You are allowed to build that and certainly find a company that implements it and maybe even people in your environment who find it good. Having such thoughts with the first house I also consider understandable at first and useful within brainstorming. But at some point, you should stop insisting on these positions even against the most factual advice, because it can become very expensive and lead to a poor result.
I recommend you build a single-family house with a nice floor plan for you/you now and with room for children/hobby or a multifunction room also for guests. Then nice rooms for shared time with exactly those guests and family you mentioned. Then also enough space in the garden with privacy, and if you really have the money for it, then treat yourself to the air conditioning, the fancy terrace roofing, the comfortable garden furniture and much more.
Ergo: back to square one. We have done/had to do that countless times, and so far the result suits us quite well today.
 

wiltshire

2025-05-28 11:35:01
  • #6
I know these comments as well – and not just as something said in passing, but as an actual challenge. My father wanted to stay in the house; my mother moved out a few months after his death because she neither had use for nor energy to maintain the 200+ sqm, and in her view, it was an outdated waste of living space. Here in the village, there are quite a few single-family houses inhabited by couples or individuals that have become a burden due to their size. The village community offers an incredibly good community and quality of life. Nobody wants to move away from here anymore.

For this basic idea:

about the staircase: If you want to create the possibility of 2 residential units, you can also plan a hallway on the upper floor so that an outside entrance is possible later. This gives you more freedom for a floor plan that better meets the requirements now.

about the electrical system: The same applies to the electrical layout. You build separate circuits in a large distribution box, a good sub-distribution to the upper floor, and leave space here and there for what might be needed later, such as a second meter or three-phase current for the second kitchen.

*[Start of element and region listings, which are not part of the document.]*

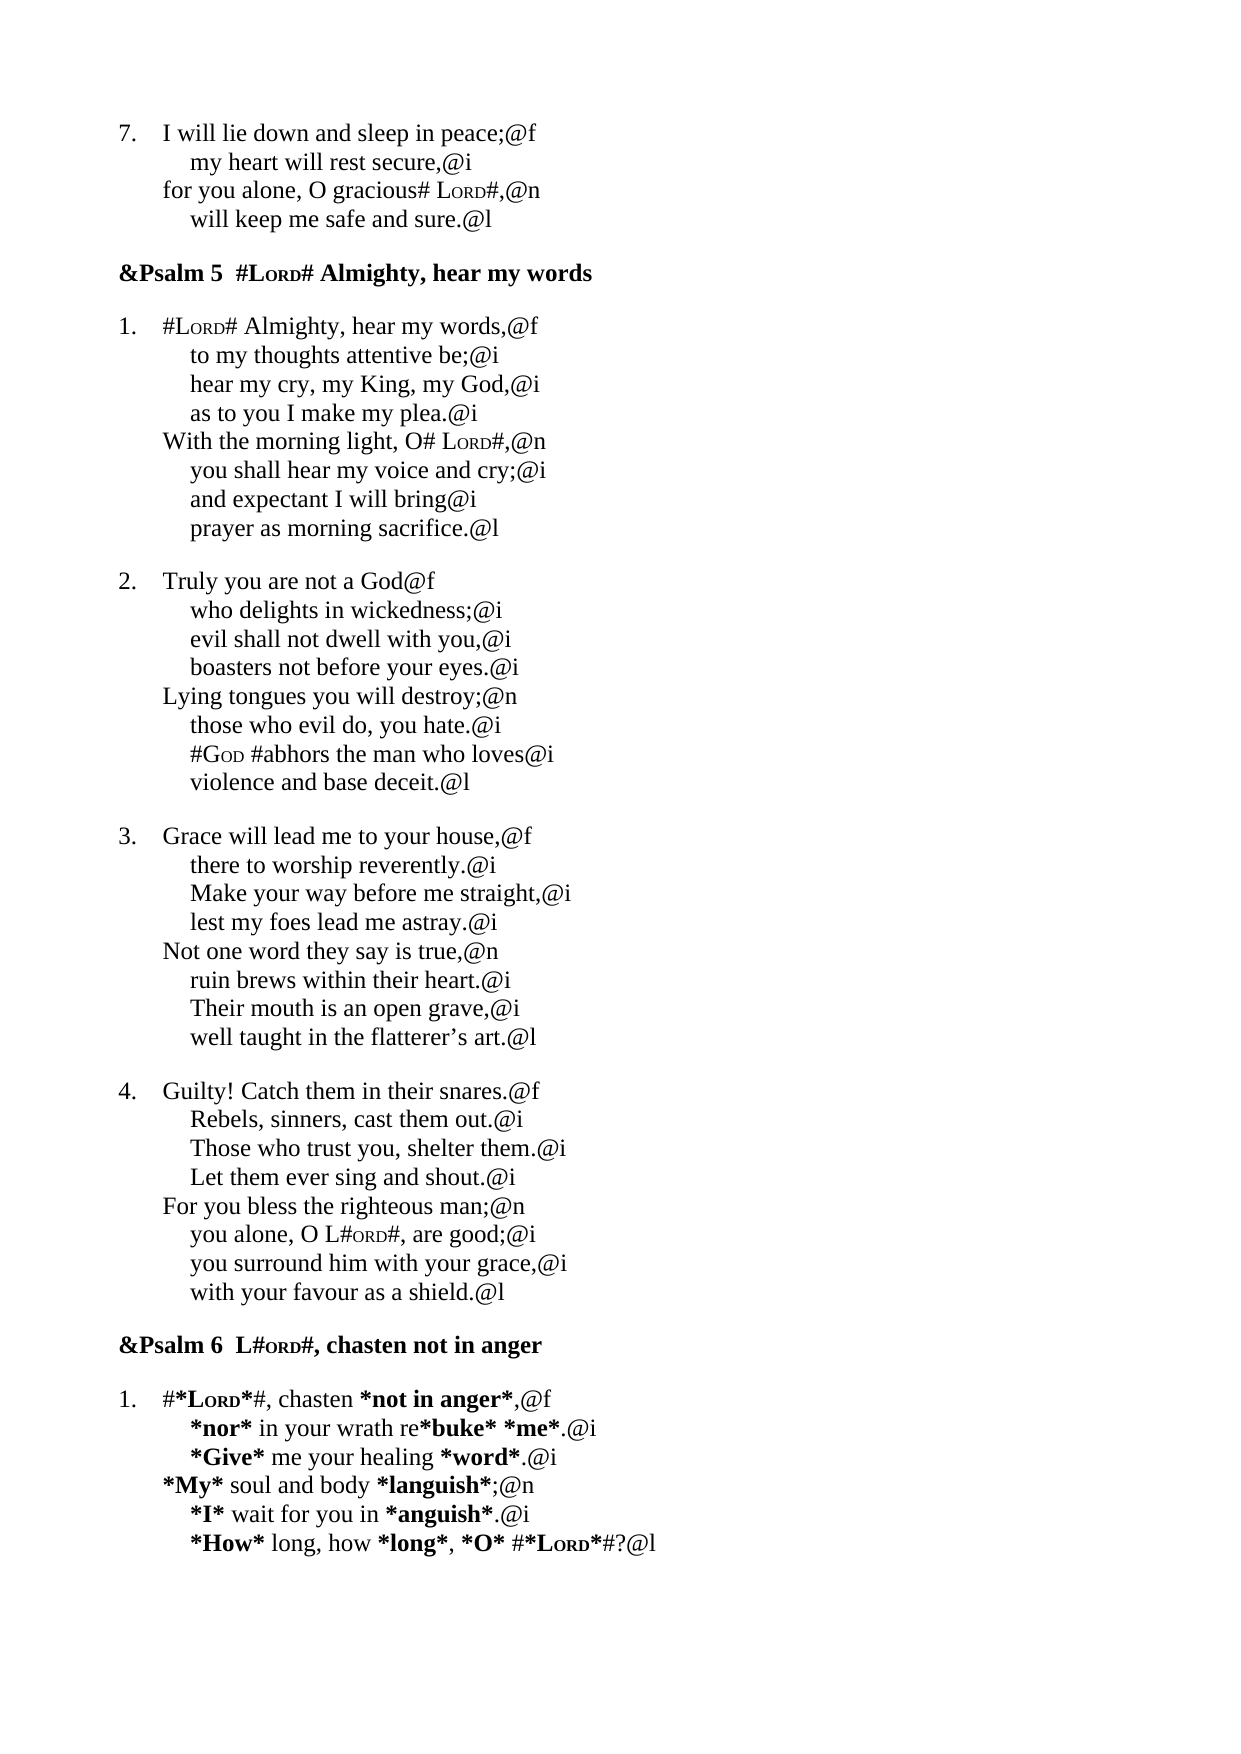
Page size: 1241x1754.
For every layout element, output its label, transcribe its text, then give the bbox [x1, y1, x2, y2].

text and expectant I will bring@i [171, 484, 1122, 513]
text there to worship reverently.@i [171, 850, 1122, 878]
text you shall hear my voice and cry;@i [171, 455, 1122, 484]
text Let them ever sing and shout.@i [171, 1162, 1122, 1191]
text Those who trust you, shelter them.@i [171, 1133, 1122, 1162]
text *I* wait for you in *anguish*.@i [171, 1499, 1122, 1528]
text Their mouth is an open grave,@i [171, 993, 1122, 1022]
text For you bless the righteous man;@n [162, 1191, 1122, 1219]
text you alone, O L#ord#, are good;@i [171, 1219, 1122, 1248]
text *nor* in your wrath re*buke* *me*.@i [171, 1413, 1122, 1442]
text with your favour as a shield.@l [171, 1277, 1122, 1306]
text With the morning light, O# Lord#,@n [162, 426, 1122, 455]
subtitle &Psalm 6 L#ord#, chasten not in anger [118, 1331, 1122, 1359]
text *Give* me your healing *word*.@i [171, 1442, 1122, 1470]
text well taught in the flatterer’s art.@l [171, 1022, 1122, 1051]
text *How* long, how *long*, *O* #*Lord*#?@l [171, 1528, 1122, 1557]
text Not one word they say is true,@n [162, 936, 1122, 965]
text to my thoughts attentive be;@i [171, 340, 1122, 369]
text for you alone, O gracious# Lord#,@n [162, 176, 1122, 204]
text 1. #*Lord*#, chasten *not in anger*,@f [118, 1384, 1122, 1413]
text #God #abhors the man who loves@i [171, 739, 1122, 767]
text lest my foes lead me astray.@i [171, 907, 1122, 936]
text evil shall not dwell with you,@i [171, 624, 1122, 652]
text 4. Guilty! Catch them in their snares.@f [118, 1076, 1122, 1104]
text my heart will rest secure,@i [171, 147, 1122, 176]
text will keep me safe and sure.@l [171, 204, 1122, 233]
text hear my cry, my King, my God,@i [171, 369, 1122, 398]
text 1. #Lord# Almighty, hear my words,@f [118, 311, 1122, 340]
text boasters not before your eyes.@i [171, 652, 1122, 681]
text 7. I will lie down and sleep in peace;@f [118, 118, 1122, 147]
text ruin brews within their heart.@i [171, 965, 1122, 993]
subtitle &Psalm 5 #Lord# Almighty, hear my words [118, 258, 1122, 287]
text prayer as morning sacrifice.@l [171, 513, 1122, 541]
text who delights in wickedness;@i [171, 595, 1122, 624]
text those who evil do, you hate.@i [171, 710, 1122, 739]
text Rebels, sinners, cast them out.@i [171, 1104, 1122, 1133]
text 3. Grace will lead me to your house,@f [118, 821, 1122, 850]
text violence and base deceit.@l [171, 767, 1122, 796]
text as to you I make my plea.@i [171, 398, 1122, 426]
text *My* soul and body *languish*;@n [162, 1470, 1122, 1499]
text Make your way before me straight,@i [171, 878, 1122, 907]
text Lying tongues you will destroy;@n [162, 681, 1122, 710]
text you surround him with your grace,@i [171, 1248, 1122, 1277]
text 2. Truly you are not a God@f [118, 566, 1122, 595]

about the heating: You install a heating system for a single-family house. In case of renting, the billing can still be solved commercially in a plausible way. The likelihood is not low that the heating system will have to be replaced anyway when it comes time that you want two residential units. Some foresight in planning the piping helps.

about the installation: Empty conduits are not expensive. Proactively lay pipes for water, sewage, and electricity where they might be needed later in the upper apartment.

about the structural engineering: Plan so that you already know today which walls can be removed later.

and: build primarily for the needs you have living with your family now. The rest will sort itself out when the time comes. With the above measures, you would already be quite well prepared without major additional costs.